The sweet feeling of home and village lasted only as long as their Sabbath prayers; once it was all over, the boss would return home to his large family: sons and daughters, granchildren and sons-in-law. He would say the blessing over a glass of kosher wine, and conduct a rich Sabbath feast with all kinds of fine dishes. Meanwhile, his fellow tonwsmen, the the tradesmen who were his brothers in prayer, would go back to take their meager Sabbath lunch in the shared dormitory for the homeless workers, who had been brought here from the shtetl to work in the factory.
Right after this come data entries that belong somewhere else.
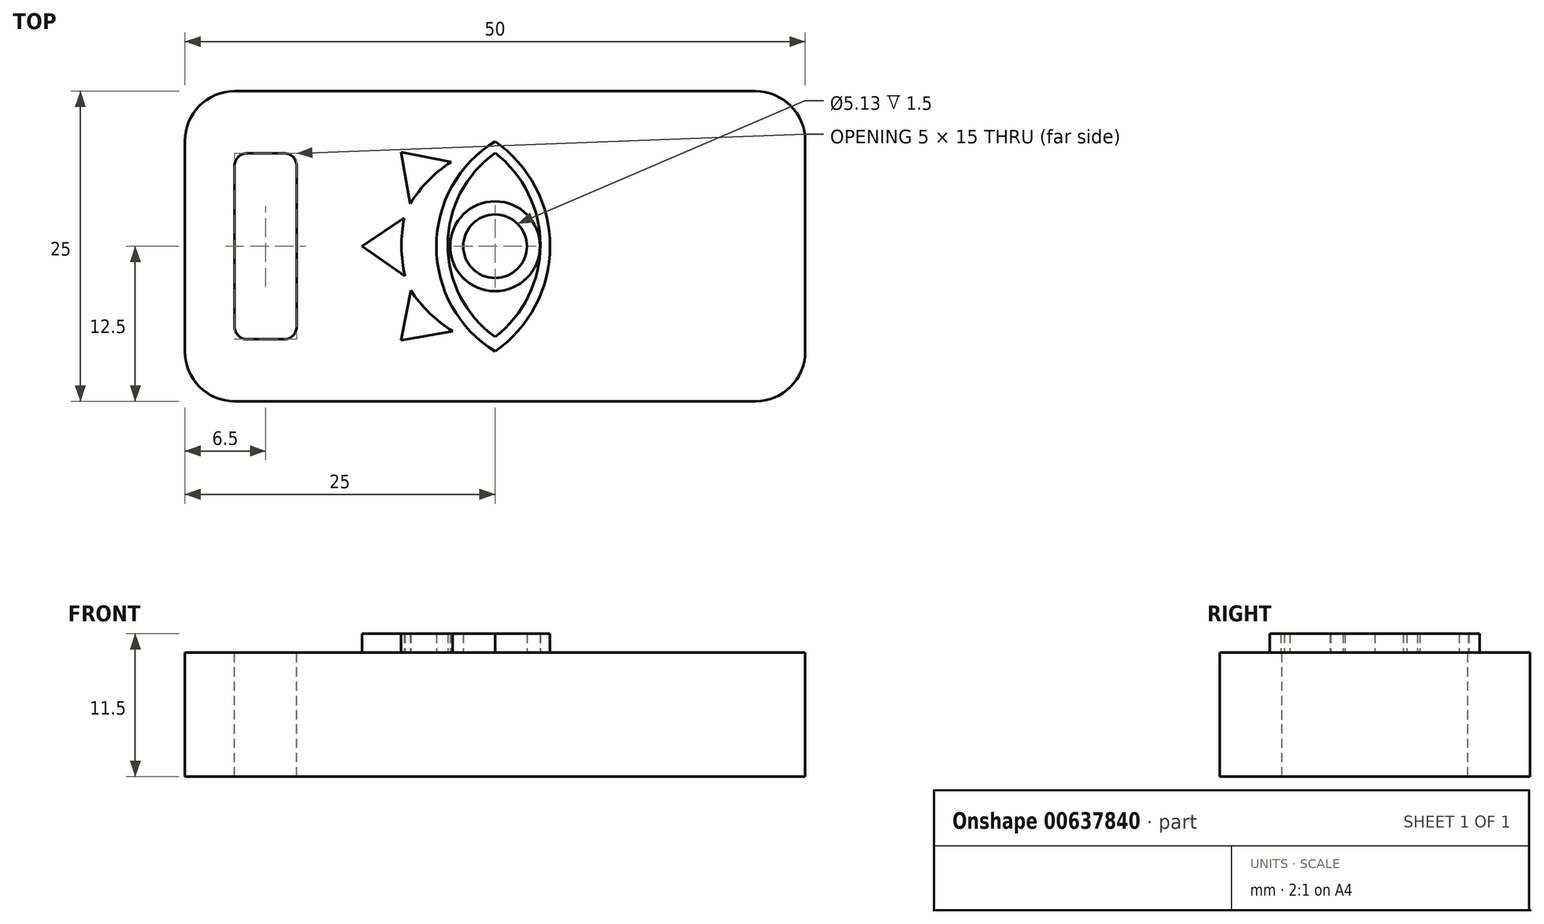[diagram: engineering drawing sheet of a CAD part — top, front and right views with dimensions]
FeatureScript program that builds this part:
annotation { "Feature Type Name" : "Feature", "Feature Type Description" : "" }
export const myFeature = defineFeature(function(context is Context, id is Id, definition is map)
    precondition{}
    {
        {
            var Q0;
            Q0=qCreatedBy(makeId("Top.planeOp"),FACE);
            var sketch = newSketch(context, id + "F0", { "sketchPlane" : qUnion([Q0])});
            skLineSegment(sketch, "E0.bottom", {"start": v(-25, 12.5) * mm, "end": v(25, 12.5) * mm});
            skLineSegment(sketch, "E0.top", {"start": v(-25, -12.5) * mm, "end": v(25, -12.5) * mm});
            skLineSegment(sketch, "E0.left", {"start": v(-25, 12.5) * mm, "end": v(-25, -12.5) * mm});
            skLineSegment(sketch, "E0.right", {"start": v(25, 12.5) * mm, "end": v(25, -12.5) * mm});
            skSolve(sketch);
        }
        {
            var Q0;
            Q0=makeQuery(id+"F0.imprint","IMPRINT",FACE,{"disambiguationData":[TD([[makeQuery(id+"F0.imprint","IMPRINT",EDGE,{"derivedFrom":sQuery(id+"F0.wireOp",EDGE,"E0.bottom")}),-1.0]])]});
            extrude(context, id + "F1", {"entities" : qUnion([Q0]), "depth" : 10 * mm, "offsetDistance" : 25 * mm});
        }
        {
            var Q0;
            Q0=makeQuery(id+"F1.opExtrude","SWEPT_EDGE",EDGE,{"disambiguationData":[OSD([sQuery(id+"F0.wireOp",EDGE,"E0.top"),sQuery(id+"F0.wireOp",EDGE,"E0.left")])]});
            var Q1;
            Q1=makeQuery(id+"F1.opExtrude","SWEPT_EDGE",EDGE,{"disambiguationData":[OSD([sQuery(id+"F0.wireOp",EDGE,"E0.top"),sQuery(id+"F0.wireOp",EDGE,"E0.right")])]});
            var Q2;
            Q2=makeQuery(id+"F1.opExtrude","SWEPT_EDGE",EDGE,{"disambiguationData":[OSD([sQuery(id+"F0.wireOp",EDGE,"E0.bottom"),sQuery(id+"F0.wireOp",EDGE,"E0.right")])]});
            var Q3;
            Q3=makeQuery(id+"F1.opExtrude","SWEPT_EDGE",EDGE,{"disambiguationData":[OSD([sQuery(id+"F0.wireOp",EDGE,"E0.bottom"),sQuery(id+"F0.wireOp",EDGE,"E0.left")])]});
            fillet(context, id + "F2", {"entities" : qUnion([Q0, Q1, Q2, Q3]), "radius" : 4 * mm, "tangentPropagation" : true, "allowEdgeOverflow" : false});
        }
        {
            var Q0;
            Q0=makeQuery(id+"F1.opExtrude","CAP_FACE",FACE,{"disambiguationData":[OSD([sQuery(id+"F0.wireOp",EDGE,"E0.bottom"),sQuery(id+"F0.wireOp",EDGE,"E0.top"),sQuery(id+"F0.wireOp",EDGE,"E0.left"),sQuery(id+"F0.wireOp",EDGE,"E0.right")])],"isStart":false});
            var sketch = newSketch(context, id + "F3", { "sketchPlane" : qUnion([Q0])});
            skLineSegment(sketch, "E1.bottom", {"start": v(-21, 7.5) * mm, "end": v(-16, 7.5) * mm});
            skLineSegment(sketch, "E1.top", {"start": v(-21, -7.5) * mm, "end": v(-16, -7.5) * mm});
            skLineSegment(sketch, "E1.left", {"start": v(-21, 7.5) * mm, "end": v(-21, -7.5) * mm});
            skLineSegment(sketch, "E1.right", {"start": v(-16, 7.5) * mm, "end": v(-16, -7.5) * mm});
            skSolve(sketch);
        }
        {
            var Q0;
            Q0 = qSketchRegion(id + "F3", true);
            extrude(context, id + "F4", {"entities" : qUnion([Q0]), "operationType" : NewBodyOperationType.REMOVE, "oppositeDirection" : true, "depth" : 25 * mm, "offsetDistance" : 25 * mm});
        }
        {
            var Q0;
            Q0=makeQuery(id+"F4.boolean.opBoolean","COPY",EDGE,{"derivedFrom":makeQuery(id+"F4.opExtrude","SWEPT_EDGE",EDGE,{"disambiguationData":[OSD([sQuery(id+"F3.wireOp",EDGE,"E1.bottom"),sQuery(id+"F3.wireOp",EDGE,"E1.left")])]})});
            var Q1;
            Q1=makeQuery(id+"F4.boolean.opBoolean","COPY",EDGE,{"derivedFrom":makeQuery(id+"F4.opExtrude","SWEPT_EDGE",EDGE,{"disambiguationData":[OSD([sQuery(id+"F3.wireOp",EDGE,"E1.top"),sQuery(id+"F3.wireOp",EDGE,"E1.left")])]})});
            var Q2;
            Q2=makeQuery(id+"F4.boolean.opBoolean","COPY",EDGE,{"derivedFrom":makeQuery(id+"F4.opExtrude","SWEPT_EDGE",EDGE,{"disambiguationData":[OSD([sQuery(id+"F3.wireOp",EDGE,"E1.bottom"),sQuery(id+"F3.wireOp",EDGE,"E1.right")])]})});
            var Q3;
            Q3=makeQuery(id+"F4.boolean.opBoolean","COPY",EDGE,{"derivedFrom":makeQuery(id+"F4.opExtrude","SWEPT_EDGE",EDGE,{"disambiguationData":[OSD([sQuery(id+"F3.wireOp",EDGE,"E1.top"),sQuery(id+"F3.wireOp",EDGE,"E1.right")])]})});
            fillet(context, id + "F5", {"entities" : qUnion([Q0, Q1, Q2, Q3]), "radius" : 1 * mm, "tangentPropagation" : true, "allowEdgeOverflow" : false});
        }
        {
            var Q0;
            Q0=makeQuery(id+"F1.opExtrude","CAP_FACE",FACE,{"disambiguationData":[OSD([sQuery(id+"F0.wireOp",EDGE,"E0.bottom"),sQuery(id+"F0.wireOp",EDGE,"E0.top"),sQuery(id+"F0.wireOp",EDGE,"E0.left"),sQuery(id+"F0.wireOp",EDGE,"E0.right")])],"isStart":false});
            var sketch = newSketch(context, id + "F6", { "sketchPlane" : qUnion([Q0])});
            skArc(sketch, "E2", {"start": v(0, 7.52) * mm, "mid": v(-3.81, 0.1) * mm, "end": v(0, -7.31) * mm});
            skArc(sketch, "E3", {"start": v(0, -7.31) * mm, "mid": v(3.65, 0.1) * mm, "end": v(0, 7.52) * mm});
            skCircle(sketch, "E4", {"center": v(0, 0) * mm, "radius": 3.62 * mm});
            skCircle(sketch, "E5", {"center": v(0, 0) * mm, "radius": 2.56 * mm});
            skArc(sketch, "E6", {"start": v(0, 8.46) * mm, "mid": v(-4.73, 0) * mm, "end": v(0, -8.48) * mm});
            skArc(sketch, "E7", {"start": v(0, -8.48) * mm, "mid": v(4.43, 0) * mm, "end": v(0, 8.46) * mm});
            skArc(sketch, "E8", {"start": v(-7.33, 2.28) * mm, "mid": v(-7.55, -0.07) * mm, "end": v(-7.26, -2.42) * mm});
            skLineSegment(sketch, "E9", {"start": v(-7.26, -2.42) * mm, "end": v(-10.73, 0) * mm});
            skLineSegment(sketch, "E10", {"start": v(-10.73, 0) * mm, "end": v(-7.33, 2.28) * mm});
            skLineSegment(sketch, "E11.1.0", {"start": v(-3.42, -6.85) * mm, "end": v(-7.59, -7.59) * mm});
            skArc(sketch, "E11.1.1", {"start": v(-6.8, -3.56) * mm, "mid": v(-5.29, -5.39) * mm, "end": v(-3.42, -6.85) * mm});
            skLineSegment(sketch, "E11.1.2", {"start": v(-7.59, -7.59) * mm, "end": v(-6.8, -3.56) * mm});
            skLineSegment(sketch, "E11.anchor1", {"start": v(0, 0) * mm, "end": v(-10.73, 0) * mm, "construction": true});
            skLineSegment(sketch, "E11.anchor2", {"start": v(0, 0) * mm, "end": v(-7.59, -7.59) * mm, "construction": true});
            skLineSegment(sketch, "E12.1.0", {"start": v(-7.59, 7.59) * mm, "end": v(-3.56, 6.8) * mm});
            skLineSegment(sketch, "E12.1.1", {"start": v(-6.85, 3.42) * mm, "end": v(-7.59, 7.59) * mm});
            skArc(sketch, "E12.1.2", {"start": v(-3.56, 6.8) * mm, "mid": v(-5.39, 5.29) * mm, "end": v(-6.85, 3.42) * mm});
            skLineSegment(sketch, "E12.anchor2", {"start": v(0, 0) * mm, "end": v(-7.59, 7.59) * mm, "construction": true});
            skSolve(sketch);
        }
        {
            var Q0;
            Q0=makeQuery(id+"F6.imprint","IMPRINT",FACE,{"disambiguationData":[TD([[makeQuery(id+"F6.imprint","IMPRINT",EDGE,{"derivedFrom":sQuery(id+"F6.wireOp",EDGE,"E4")}),1.0]])]});
            var Q1;
            Q1=makeQuery(id+"F6.imprint","IMPRINT",FACE,{"disambiguationData":[TD([[makeQuery(id+"F6.imprint","IMPRINT",EDGE,{"derivedFrom":sQuery(id+"F6.wireOp",EDGE,"E2")}),-1.0]])]});
            var Q2;
            Q2=makeQuery(id+"F6.imprint","IMPRINT",FACE,{"disambiguationData":[TD([[makeQuery(id+"F6.imprint","IMPRINT",EDGE,{"derivedFrom":sQuery(id+"F6.wireOp",EDGE,"E11.1.0")}),-1.0]])]});
            var Q3;
            Q3=makeQuery(id+"F6.imprint","IMPRINT",FACE,{"disambiguationData":[TD([[makeQuery(id+"F6.imprint","IMPRINT",EDGE,{"derivedFrom":sQuery(id+"F6.wireOp",EDGE,"E8")}),-1.0]])]});
            var Q4;
            Q4=makeQuery(id+"F6.imprint","IMPRINT",FACE,{"disambiguationData":[TD([[makeQuery(id+"F6.imprint","IMPRINT",EDGE,{"derivedFrom":sQuery(id+"F6.wireOp",EDGE,"E12.1.0")}),-1.0]])]});
            extrude(context, id + "F7", {"entities" : qUnion([Q0, Q1, Q2, Q3, Q4]), "operationType" : NewBodyOperationType.ADD, "depth" : 1.5 * mm, "offsetDistance" : 25 * mm});
        }
    });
Sabbath, which for me had always been a day of deep relaxation, was now transformed into a day of suffering. On Sabbath I felt the full extent of my loneliness, my homelessness and my brokenness. I wandered about on this new, foreign soil, where fate had cast me, longing for home, for my own people. There was no one here I could confide in, before whom I could speak from the heart. But above all else, I mourned the loss of my writings, that had been stolen from me on the way to Yaroslavl.
I had hoped to find a city of refuge, but there was no rest here for my troubled heart. My cousins, Samuel and Fanya Voltchok, were themselves broken people, who were already struggling from constant need.
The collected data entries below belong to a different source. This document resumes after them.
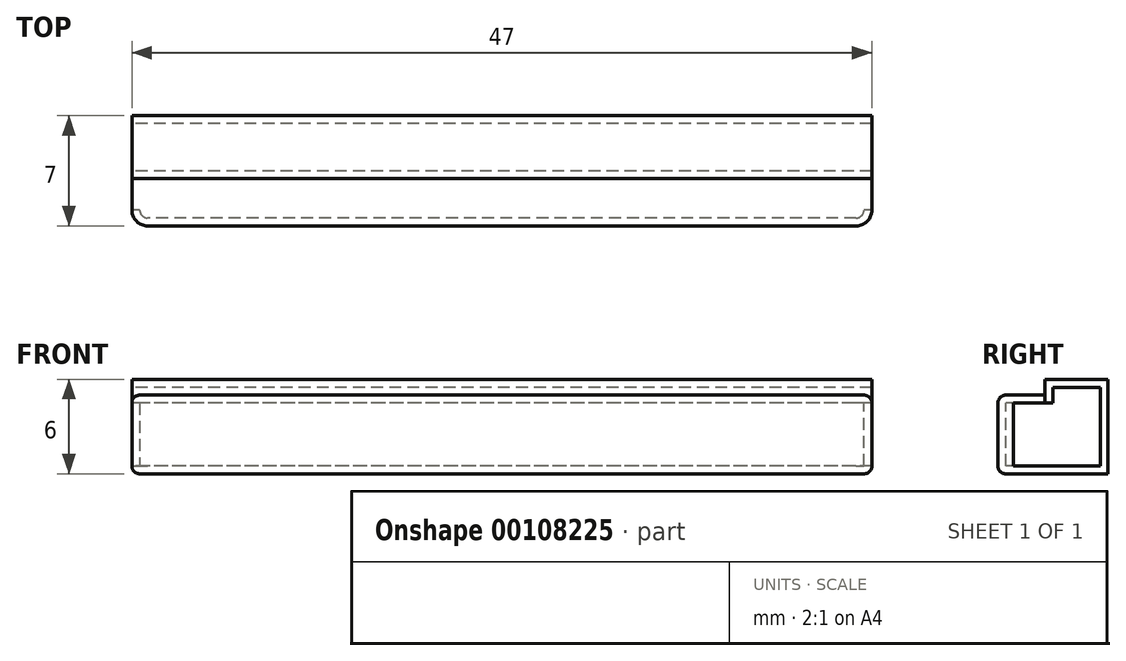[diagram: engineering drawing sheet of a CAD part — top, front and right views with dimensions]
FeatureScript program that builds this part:
annotation { "Feature Type Name" : "Feature", "Feature Type Description" : "" }
export const myFeature = defineFeature(function(context is Context, id is Id, definition is map)
    precondition{}
    {
        {
            var Q0;
            Q0=qCreatedBy(makeId("Right.planeOp"),FACE);
            var sketch = newSketch(context, id + "F0", { "sketchPlane" : qUnion([Q0])});
            skLineSegment(sketch, "E0", {"start": v(0, 0) * mm, "end": v(7, 0) * mm});
            skLineSegment(sketch, "E1", {"start": v(7, 0) * mm, "end": v(7, 6) * mm});
            skLineSegment(sketch, "E2", {"start": v(7, 6) * mm, "end": v(3, 6) * mm});
            skLineSegment(sketch, "E3", {"start": v(3, 6) * mm, "end": v(3, 5) * mm});
            skLineSegment(sketch, "E4", {"start": v(3, 5) * mm, "end": v(0, 5) * mm});
            skLineSegment(sketch, "E5", {"start": v(0, 5) * mm, "end": v(0, 0) * mm});
            skSolve(sketch);
        }
        {
            var Q0;
            Q0 = qSketchRegion(id + "F0", true);
            extrude(context, id + "F1", {"entities" : qUnion([Q0]), "endBound" : BoundingType.SYMMETRIC, "depth" : 47 * mm});
        }
        {
            var Q0;
            Q0=makeQuery(id+"F1.opExtrude","CAP_EDGE",EDGE,{"disambiguationData":[OSD([sQuery(id+"F0.wireOp",EDGE,"E5")])],"isStart":false});
            var Q1;
            Q1=makeQuery(id+"F1.opExtrude","CAP_EDGE",EDGE,{"disambiguationData":[OSD([sQuery(id+"F0.wireOp",EDGE,"E5")])],"isStart":true});
            fillet(context, id + "F2", {"entities" : qUnion([Q0, Q1]), "radius" : 1 * mm, "tangentPropagation" : true, "allowEdgeOverflow" : false});
        }
        {
            var Q0;
            Q0=makeQuery(id+"F1.opExtrude","SWEPT_EDGE",EDGE,{"disambiguationData":[OSD([sQuery(id+"F0.wireOp",EDGE,"E4"),sQuery(id+"F0.wireOp",EDGE,"E5")])]});
            var Q1;
            Q1=makeQuery(id+"F1.opExtrude","SWEPT_EDGE",EDGE,{"disambiguationData":[OSD([sQuery(id+"F0.wireOp",EDGE,"E0"),sQuery(id+"F0.wireOp",EDGE,"E5")])]});
            fillet(context, id + "F3", {"entities" : qUnion([Q0, Q1]), "radius" : 0.5 * mm, "tangentPropagation" : true, "allowEdgeOverflow" : false});
        }
        {
            var Q0;
            Q0=makeQuery(id+"F1.opExtrude","CAP_FACE",FACE,{"disambiguationData":[OSD([sQuery(id+"F0.wireOp",EDGE,"E0"),sQuery(id+"F0.wireOp",EDGE,"E1"),sQuery(id+"F0.wireOp",EDGE,"E2"),sQuery(id+"F0.wireOp",EDGE,"E3"),sQuery(id+"F0.wireOp",EDGE,"E4"),sQuery(id+"F0.wireOp",EDGE,"E5")])],"isStart":false});
            var Q1;
            Q1=makeQuery(id+"F1.opExtrude","CAP_FACE",FACE,{"disambiguationData":[OSD([sQuery(id+"F0.wireOp",EDGE,"E0"),sQuery(id+"F0.wireOp",EDGE,"E1"),sQuery(id+"F0.wireOp",EDGE,"E2"),sQuery(id+"F0.wireOp",EDGE,"E3"),sQuery(id+"F0.wireOp",EDGE,"E4"),sQuery(id+"F0.wireOp",EDGE,"E5")])],"isStart":true});
            shell(context, id + "F4", {"entities" : qUnion([Q0, Q1]), "thickness" : 0.5 * mm});
        }
    });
My cousin Voltchok had been already on intimate terms with Poverty for some time. They first became acquainted during his childhood, somwhere in a village in the Province of Mogilev, where his father was the rabbi. Afterwards, Poverty accompanied him to the yeshiva, where he experienced the bitter taste of sleeping on a hard bench in the cold House of Study, often on an empty stomach. When he was a little older, and he went off to study in the high school, Poverty followed him there as well. And later still when he became a Russian-Hebrew teacher, Poverty did not leave his threshold. But throughout all those years of need, he had been sustained by his great ideal: he was going to spread enlightenment and education among the poor Jewish masses of Lithuania. Many times he sang away his hunger with a Hebrew or even a Russian song, hoping all the while for a better future of "Liberty, Equality, and Fraternity".
But now that the former teacher had been forced to become a "black worker", to work in the factory to avoid going off to war, that old poverty was now much more bitter than in the early years. Now he had no songs left to sing away his hunger...as for his previous "sacred calling"....teaching....he now saw it as a waste of time. As he put it:
"What is the use of education, culture, and civilization, if mankind is nothing more than a wild beast?"
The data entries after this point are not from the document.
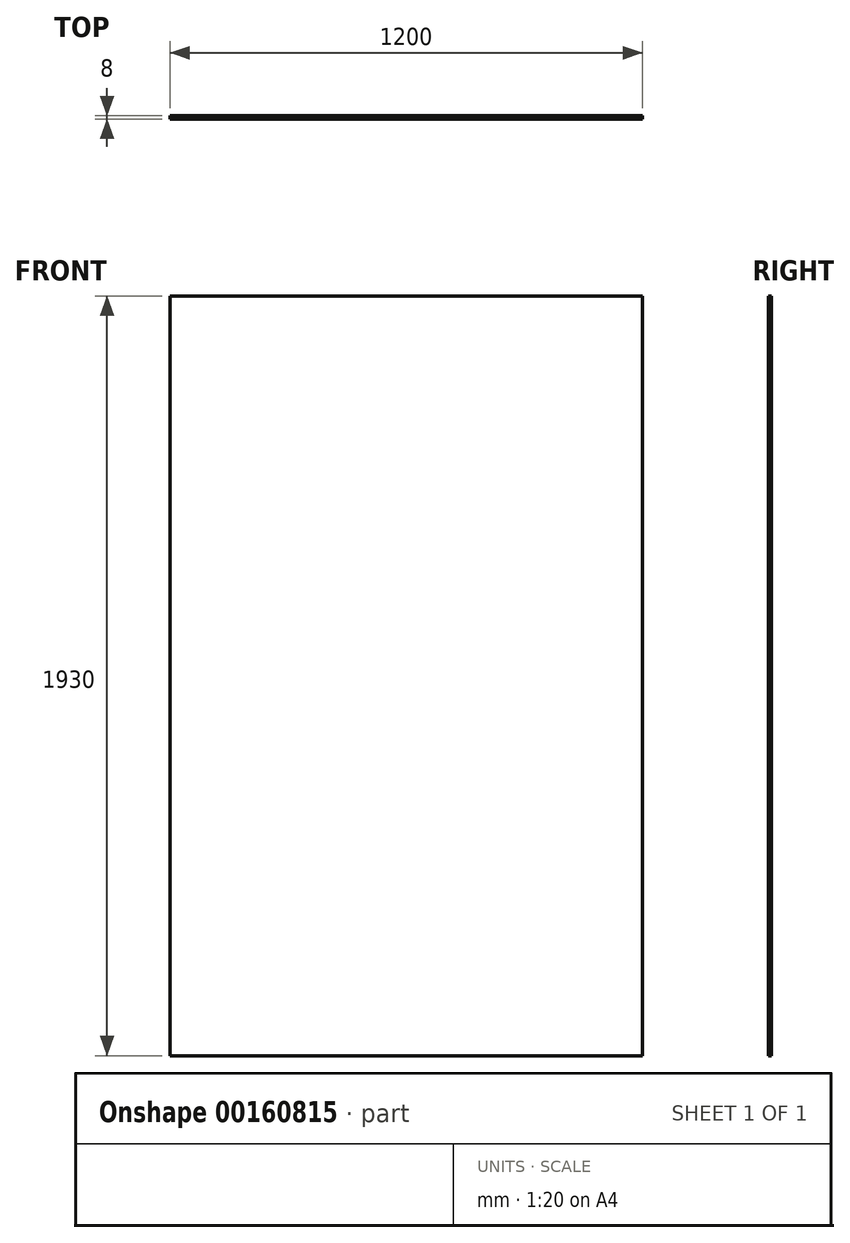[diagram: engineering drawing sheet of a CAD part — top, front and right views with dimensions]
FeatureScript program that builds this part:
annotation { "Feature Type Name" : "Feature", "Feature Type Description" : "" }
export const myFeature = defineFeature(function(context is Context, id is Id, definition is map)
    precondition{}
    {
        {
            var Q0;
            Q0=qCreatedBy(makeId("Front.planeOp"),FACE);
            var sketch = newSketch(context, id + "F0", { "sketchPlane" : qUnion([Q0])});
            skLineSegment(sketch, "E0.bottom", {"start": v(0, 0) * mm, "end": v(1200, 0) * mm});
            skLineSegment(sketch, "E0.top", {"start": v(0, 1930) * mm, "end": v(1200, 1930) * mm});
            skLineSegment(sketch, "E0.left", {"start": v(0, 0) * mm, "end": v(0, 1930) * mm});
            skLineSegment(sketch, "E0.right", {"start": v(1200, 0) * mm, "end": v(1200, 1930) * mm});
            skSolve(sketch);
        }
        {
            var Q0;
            Q0=qSketchRegion(id+"F0",true);
            extrude(context, id + "F1", {"entities" : qUnion([Q0]), "depth" : 8 * mm});
        }
    });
His young wife, cousin, herself a former teacher, was trying to help her husband to make his livelihood. She had converted their cramped lodgings into a kind of boarding- house for Russian seminary students who had come from the surrounding villages to study for the priesthood, and for homeless Jewish youth from Lithuania, who worked for local Russian employers. Every Saturday and Sunday she would be off giving "private lessons" for the sons and daughters of Jewish refugees, so that they should be able to speak the Russian tongue, the better to converse with their new Russian neighbors, their bread-givers...
And so both of them had no time for me. They wore not concerned with my longings, and were not bothered by my loneliness. I felt as though I were all alone in the great, wide world. The uneasiness which cried out from my face, and the sadness stared out from my eyes, simply caused other people to shrink back from me. People started to look at me as a kind of spreader of gloom. The strange boarders grated on my nerves. To my cousin's young boy, with whom I shared a bed, I was no kind of "uncle", and to his parents, not even a "guest"...more like a burden, something that had been sent to them that they weren't able to get rid of.
To get away from myself, from the painful voices that surrounded me like dark shadows, I used to leave my cousin’s home and wander about the strange city, with her unknown streets, where my father’s fathers had never trod. Perhaps here, I told myself, I could drive away the troubled thoughts, which festered in my soul, like the buzzing of the mosquito inside the skull of the Evil Titus.